Ich konnte das was sich hier zusammenbraute gar nicht verstehen. Ein riesiges Gewitter in mir selbst. Ohne Einfluss. Das war überhaupt nicht greifbar für mich und auch so gar nicht kalkuliert. Indien: das Land sollte mich doch verändern, mich erleuchten und noch so vieles mehr. Und jetzt nervt mich alles? Zurück nach Deutschland?

Ein grauer und trister Morgen. 4 Uhr 30. Ich war schon länger auf den Beinen und verabschiedete mich von Amal der mir half zu packen. Ein letztes Mal indisches Fernsehen, indische Werbung und echten indischen Chai. Jetzt wurde ich doch noch etwas Wehmütig und trotz der Freude auf zuhause tat es mir fast ein bisschen leid mich jetzt verabschieden zu müssen. Ben brachte mich zum Flughafen. Obwohl wir unsere Kontaktdaten ausgetauscht hatten und versprochen hatten, zu schreiben – wusste ich, wir würden uns nicht mehr wiedersehen.

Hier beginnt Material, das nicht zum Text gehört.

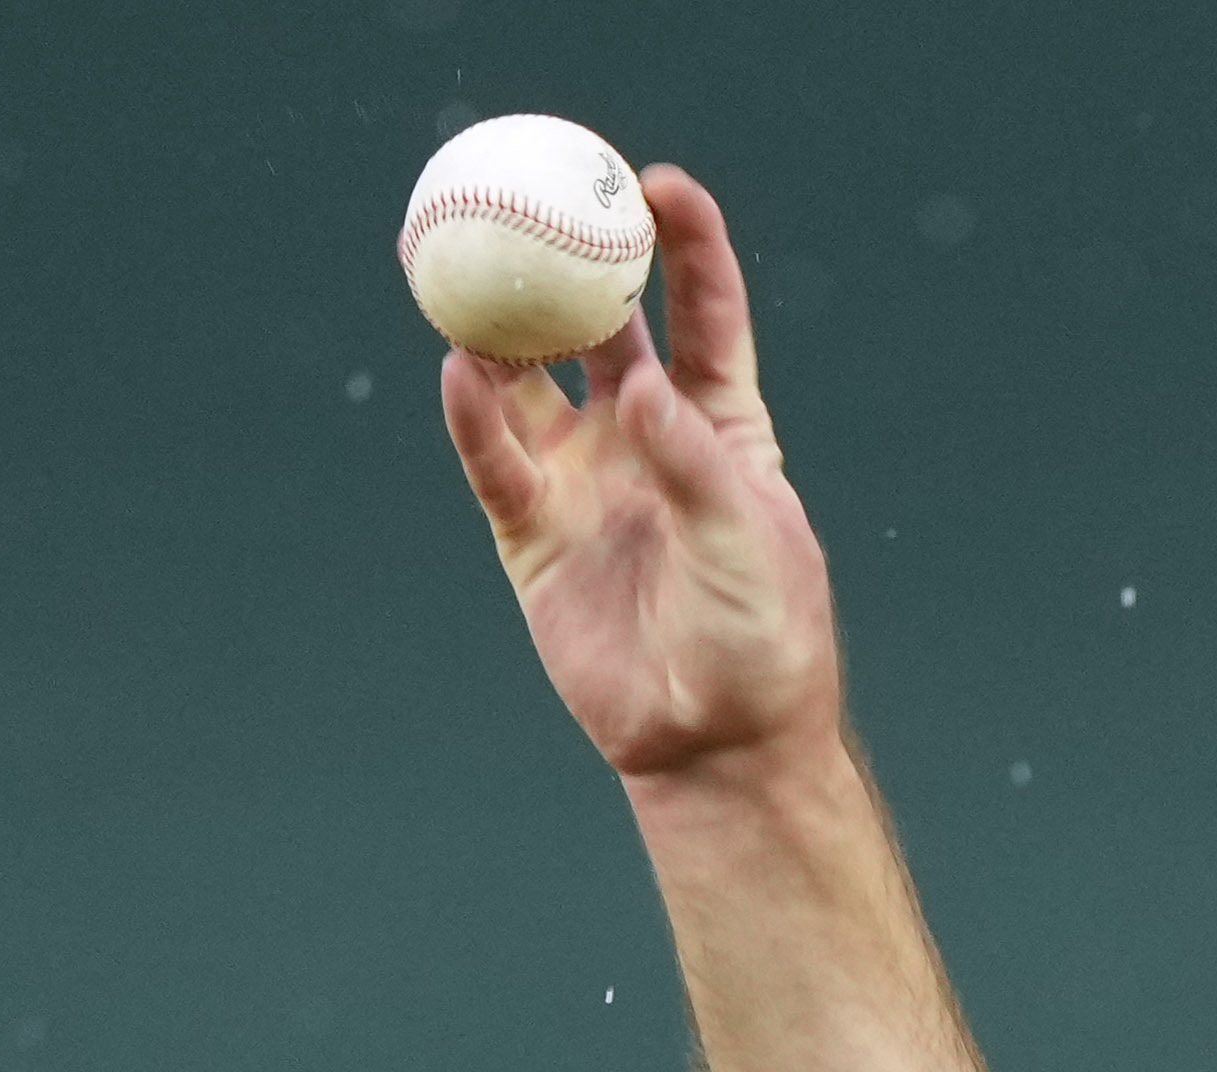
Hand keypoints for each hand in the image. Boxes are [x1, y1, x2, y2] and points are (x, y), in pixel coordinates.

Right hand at [439, 166, 836, 783]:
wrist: (713, 741)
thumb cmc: (760, 641)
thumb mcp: (745, 541)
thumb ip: (691, 462)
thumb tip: (636, 387)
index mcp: (720, 425)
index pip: (702, 311)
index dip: (684, 240)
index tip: (656, 183)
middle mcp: (643, 438)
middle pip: (596, 325)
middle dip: (566, 258)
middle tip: (532, 194)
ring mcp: (584, 480)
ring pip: (526, 383)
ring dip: (496, 327)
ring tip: (462, 266)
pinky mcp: (532, 534)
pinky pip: (494, 461)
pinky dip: (473, 418)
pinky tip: (456, 369)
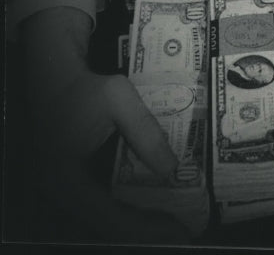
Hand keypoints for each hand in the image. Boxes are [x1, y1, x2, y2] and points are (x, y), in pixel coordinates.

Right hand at [21, 7, 191, 242]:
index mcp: (66, 180)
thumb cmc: (84, 87)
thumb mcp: (117, 97)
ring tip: (170, 224)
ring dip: (135, 226)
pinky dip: (124, 213)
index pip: (110, 218)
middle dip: (144, 233)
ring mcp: (61, 196)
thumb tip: (172, 168)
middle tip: (180, 231)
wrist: (53, 78)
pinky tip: (149, 209)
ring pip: (101, 224)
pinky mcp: (69, 189)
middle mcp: (59, 196)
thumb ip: (144, 130)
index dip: (146, 228)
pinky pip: (98, 210)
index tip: (178, 231)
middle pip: (106, 229)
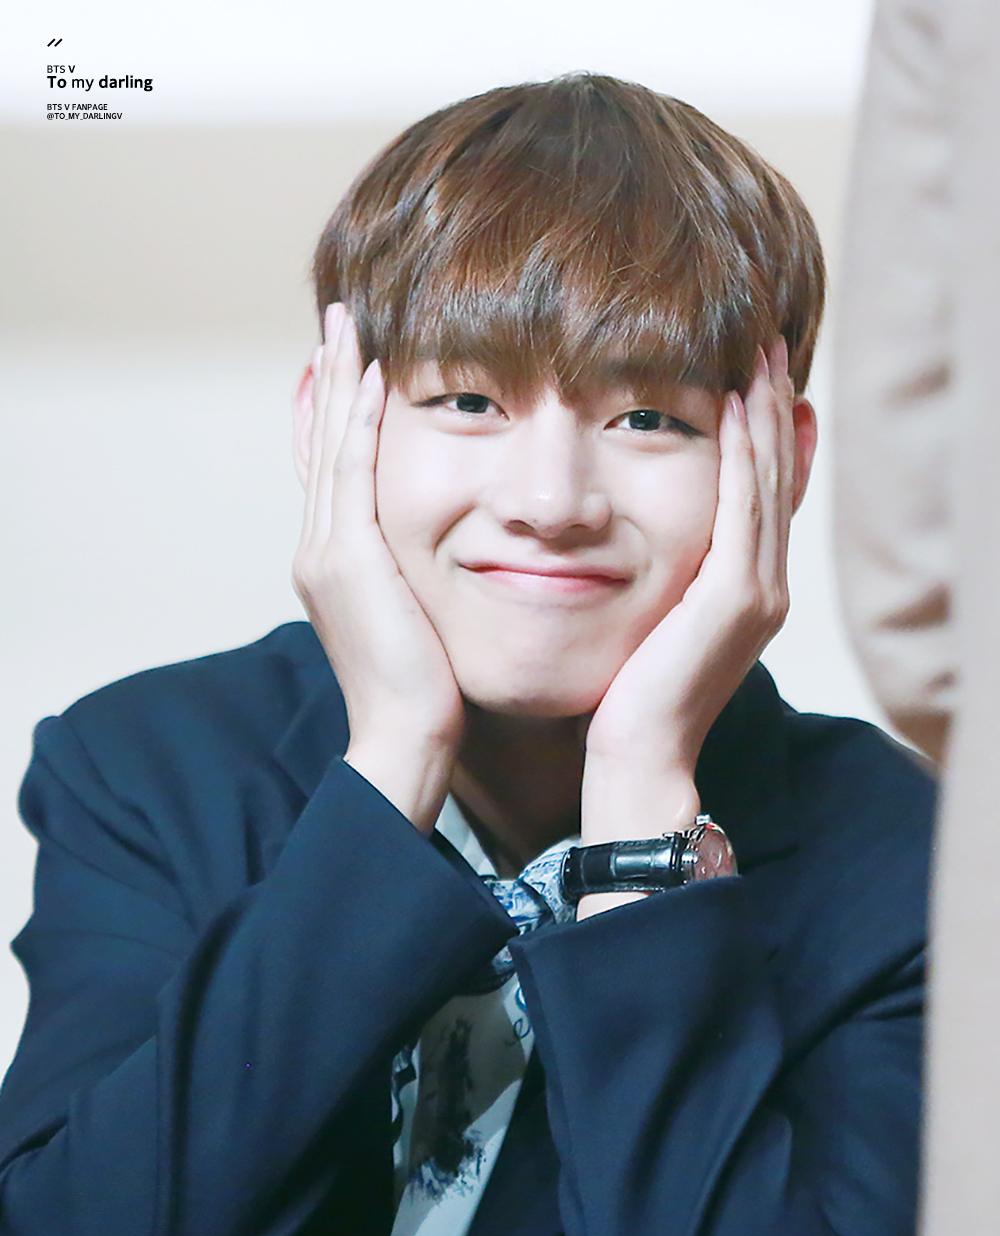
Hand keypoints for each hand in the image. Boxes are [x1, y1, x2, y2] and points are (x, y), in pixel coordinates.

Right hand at [292, 304, 465, 761]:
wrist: (406, 741)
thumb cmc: (429, 694)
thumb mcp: (422, 620)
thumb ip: (422, 576)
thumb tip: (464, 550)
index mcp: (336, 563)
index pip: (335, 467)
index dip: (340, 411)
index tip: (354, 361)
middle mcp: (319, 551)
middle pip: (322, 443)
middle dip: (331, 379)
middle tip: (339, 321)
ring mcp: (326, 555)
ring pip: (331, 447)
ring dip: (340, 382)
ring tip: (347, 326)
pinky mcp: (348, 562)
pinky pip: (353, 474)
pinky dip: (360, 423)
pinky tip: (375, 376)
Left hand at [583, 338, 799, 785]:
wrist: (637, 759)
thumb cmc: (624, 698)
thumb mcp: (644, 621)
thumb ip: (652, 576)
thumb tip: (619, 539)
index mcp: (744, 589)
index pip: (761, 491)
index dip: (762, 430)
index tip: (751, 374)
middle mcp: (764, 585)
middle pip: (776, 474)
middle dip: (773, 405)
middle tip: (767, 342)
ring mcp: (758, 591)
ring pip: (769, 479)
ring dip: (766, 411)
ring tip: (759, 352)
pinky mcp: (738, 599)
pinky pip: (747, 505)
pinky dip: (744, 450)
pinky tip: (734, 402)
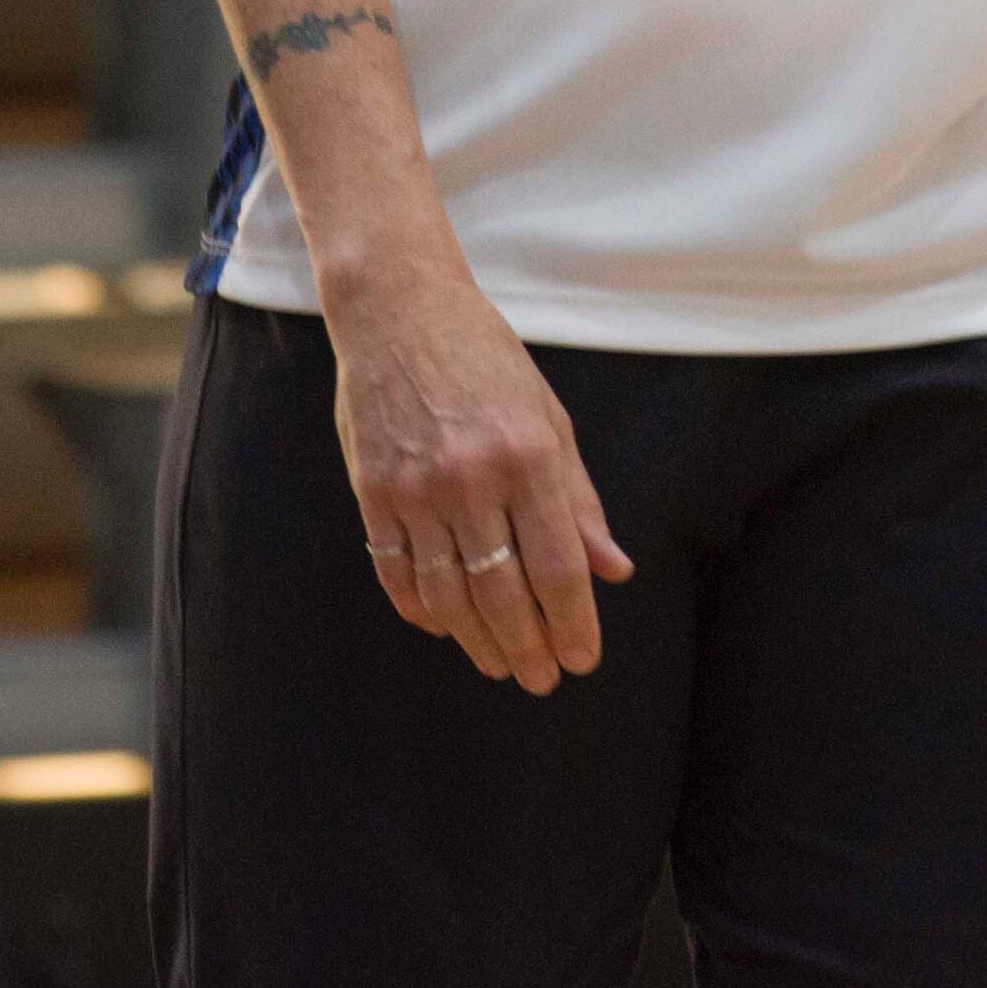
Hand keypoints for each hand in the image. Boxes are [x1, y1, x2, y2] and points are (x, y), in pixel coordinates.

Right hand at [321, 251, 631, 694]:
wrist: (398, 309)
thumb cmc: (486, 358)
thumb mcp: (549, 417)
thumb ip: (579, 500)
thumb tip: (614, 570)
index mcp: (529, 456)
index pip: (558, 568)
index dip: (574, 624)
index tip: (583, 659)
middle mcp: (472, 478)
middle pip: (504, 594)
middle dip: (529, 647)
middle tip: (542, 678)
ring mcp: (416, 489)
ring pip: (449, 596)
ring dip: (478, 641)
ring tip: (500, 664)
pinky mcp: (372, 492)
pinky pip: (397, 573)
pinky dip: (422, 610)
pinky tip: (445, 627)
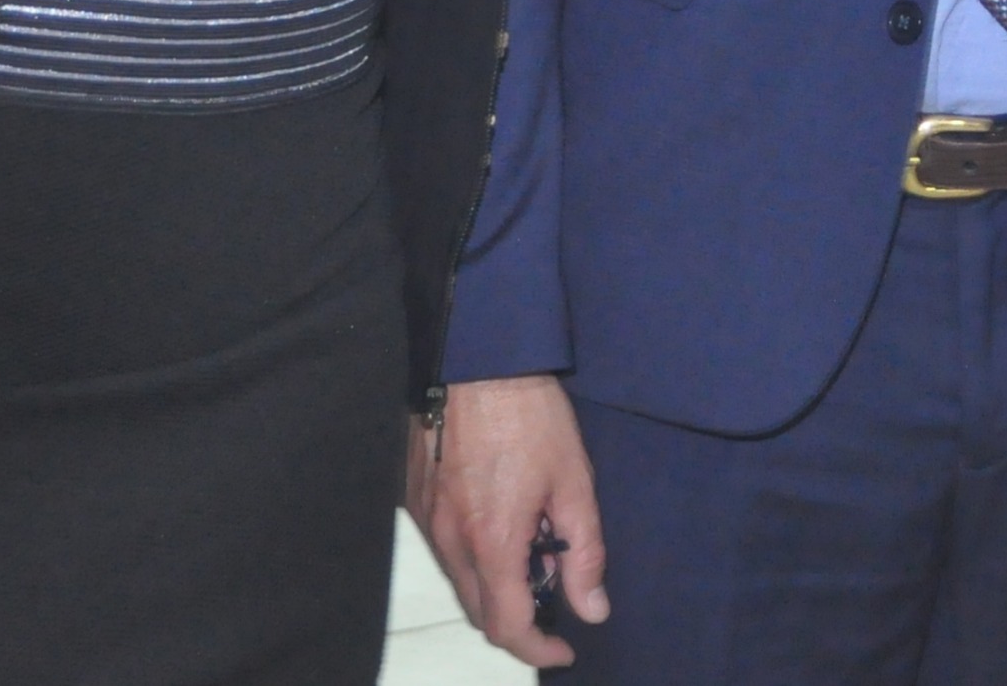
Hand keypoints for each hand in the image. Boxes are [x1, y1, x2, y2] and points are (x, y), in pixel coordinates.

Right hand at [413, 374, 608, 667]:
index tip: (564, 648)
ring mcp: (425, 520)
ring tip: (533, 557)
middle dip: (517, 623)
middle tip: (553, 604)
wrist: (475, 357)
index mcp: (492, 541)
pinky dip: (473, 558)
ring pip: (460, 583)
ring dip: (494, 589)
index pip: (508, 625)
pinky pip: (444, 550)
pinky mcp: (413, 499)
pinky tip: (500, 527)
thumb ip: (585, 551)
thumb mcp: (574, 480)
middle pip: (479, 613)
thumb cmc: (529, 414)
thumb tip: (593, 608)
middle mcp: (450, 540)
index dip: (538, 649)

Ich erreichte Deutschland in den späten Abendstunden. Meine Kinder und Eltern erwarteten mich am Flughafen. Gespannt lauschten sie auf dem Nachhauseweg den für mich eher dürftig ausfallenden Erzählungen über das Land, die Menschen und meinen Erlebnissen.

Am nächsten morgen war das Jetlag wohl dafür verantwortlich, dass ich schon wieder um 4:00 Uhr auf den Beinen war. Ich sortierte die Wäsche und meine mitgebrachten Geschenke und Erinnerungen.
Gegen sieben verließ ich dann das Haus in Richtung Bäckerei. Dort eingekauft machte ich mich mit einem “Coffee to go”, einer Butterbreze und einem Faschingskrapfen wieder auf den Rückweg. Nicht jedoch ohne vorher meinen Wald zu besuchen. Nur ein paar Schritte. Es fing an leicht zu schneien. Die Bäume, die verschneite, weiße Landschaft, die Kälte und die Stille waren für mich das größte Geschenk an diesem Morgen.
Langsam, ganz langsam begriff ich es: hier bin ich zuhause und hier gehöre ich hin. Mit allem was dazugehört. Das ist mein Leben und meine Zukunft. Eine Zukunft deren Gegenwart ich jetzt weiterschreiben darf. Vielleicht mit mehr Achtsamkeit, mit mehr Gespür für andere aber auch für mich selbst.
Ich habe verstanden, dass man in dieser Welt nur glücklich werden kann, wenn man realistisch bleibt. Realistisch bei den Zielen und bei seinen Grenzen. Realistisch bei den Träumen und realistisch bei den Erwartungen. Das Leben – ein Geschenk.

Und? Fast hätte ich es vergessen: wie erging es meinen Füßen nach der großen Pilgerfahrt? Gut. Kein Schnitt, keine Kratzer keine Blessuren. Vielleicht müssen wir wirklich lernen mehr zu vertrauen. Unser Körper ist soviel mehr imstande zu leisten als wir es uns vorstellen können. Auch Glaube und Zuversicht sind Teil des Ganzen.
Auf Schuhe jedenfalls habe ich für den Rest meiner Reise verzichtet. Das Erlebte und meine Erinnerungen an meine Kindheit lassen mich bis heute, wo immer es möglich ist, meine Schuhe vergessen. Fest auf dem Boden stehend und fest mit der Erde verbunden. Versuch’s!